Aleksander hace poco tuvo problemas en los riñones. Cuentan las marroquíes que un día, antes que nosotros lleguemos, lo encontraron tirado en el piso de la cocina del dolor y tuvieron que levantarlo para llevarlo al hospital. Ahora cocina mientras mira videos de YouTube o hace videollamadas con gente de Rusia. Habla en ruso y poco se entiende. A veces creo que chatea con su novia o algo por el estilo. Casi no sabe español. No sabemos muy bien qué hace acá, ni a qué se dedica. Solo sabemos que sale de su pieza en silencio, que tiene sus propios utensilios de cocina, que hierve papas, pollo, pescado, arroz y coles, que solo condimenta los platos con un poquito de sal, que toma mucho té durante todo el día. Cuando nos cruzamos nos dice “hola”, cuando estamos comiendo nos dice “buen provecho”, arrastrando la erre, y cuando se va para su pieza nos dice “chau”, alargando la u. Esa es toda nuestra interacción. Es un hombre que emana tranquilidad y misterio al mismo tiempo. Con esas pequeñeces sabemos más de él que de Karla, la española más joven del piso. No tengo nada en contra de ella pero su vida es muy distinta a la de todos nosotros. De vez en cuando se escucha que llega con chicos y se los lleva a su cuarto. Casi nunca cocina, el compartimento de la heladera tiene una Coca Cola sin gas desde hace semanas, el refrigerador está lleno de bolsas de papas fritas y cuando la cruzás por los pasillos casi siempre tiene puestos los auriculares de los que sale el retumbe de un reggaetón lento. La única española de la casa casi no socializa con la gente que vive en el mismo lugar que ella.
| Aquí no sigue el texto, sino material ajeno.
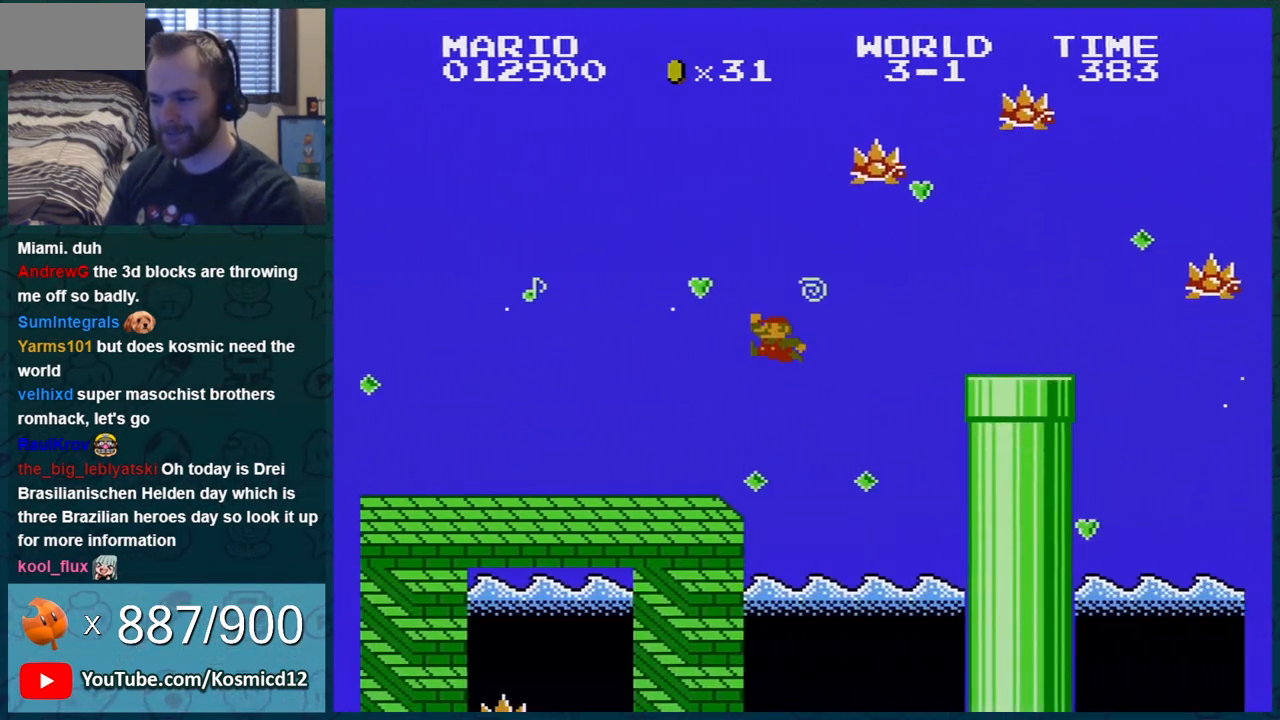
{"buttons": ["B", "DPAD_RIGHT"], "events": [[501, "A", "up"]]}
Tal vez sea porque no lo necesita, o porque entiende que no somos lo mismo, o porque es excesivamente joven y no cree que pueda conversar con nosotros, o porque lisa y llanamente, no le da la gana.

Foto: Andrés Mainardi

Siete

Hasta los veinticuatro años viví en la casa de mi mamá. Eso no es algo  bueno ni malo. Es tan solo un dato. Alentador si vemos que al día de hoy, entre el precio de los alquileres, la precarización laboral y el espíritu forever fifteen que se le busca implantar a mi generación, el promedio de edad de migración de la casa de los padres en Argentina ronda entre los 25 y 35 años. Hay algo en las estadísticas que no me cuadra. Irse de la casa de papá y mamá no es sinónimo de independencia. La distancia no se mide en kilómetros, se mide en actitudes. Es como la historia de esa escritora que, cuando lograba concentrarse, su hija se largaba a llorar a su lado porque creía que su madre había desaparecido. Porque también puede suceder al revés, podés irte a vivir al fin del mundo y seguir con las lógicas familiares pegadas en el cuerpo. Y de eso, lamentablemente, no hay distancia que te salve. Un poco de eso se trata también, a lo Virginia Woolf, tener un cuarto propio. Son cuatro paredes y una puerta pero también una disposición mental. Una forma de estar en el mundo que una vez que la conquistás y sabés que está ahí, nadie puede quitártela, ni vos mismo, jugando en contra tuyo. El deseo. Algo de eso me sucede cuando cocino y cuando escribo. Nacemos como una demanda. Si no nos dan calor, comida y amor, nos morimos. Entonces, para nacer otra vez, es decir, para salir de esa demanda original, para no trasladar ese gesto a otras personas, debemos, cuando crecemos, transformar nuestra vida en una oferta, aunque sea, por un rato. Para nacer otra vez hay que dar calor, comida y amor, otra vez. Si tengo que pensar en mi independencia no puedo pensar en otra cosa que no sean los momentos en que aprendí a cumplir mis necesidades básicas. No fue un recorrido solitario. Había varias personas ahí. Papá estaba en una y mamá necesitaba trabajo. Y la única forma que había para que nosotros nos quedáramos solos era que nos la arreglamos con la cocina y el cuidado. Esa fue la propuesta. Si ustedes pueden cocinar solos, yo voy a poder trabajar y traer guita a casa. Tal vez por eso es que me gusta tanto la cocina: es un espacio para poder cuidar a los demás, para construir una soledad con los otros. Ahora que no estoy más en Argentina, cuando extraño a todo lo que antes me rodeaba y ahora me rodea de otra forma, sé que puedo invocarlo con un bife sobre una plancha, y así, aplacar un poco la tristeza, que siempre está, pero que no te hunde.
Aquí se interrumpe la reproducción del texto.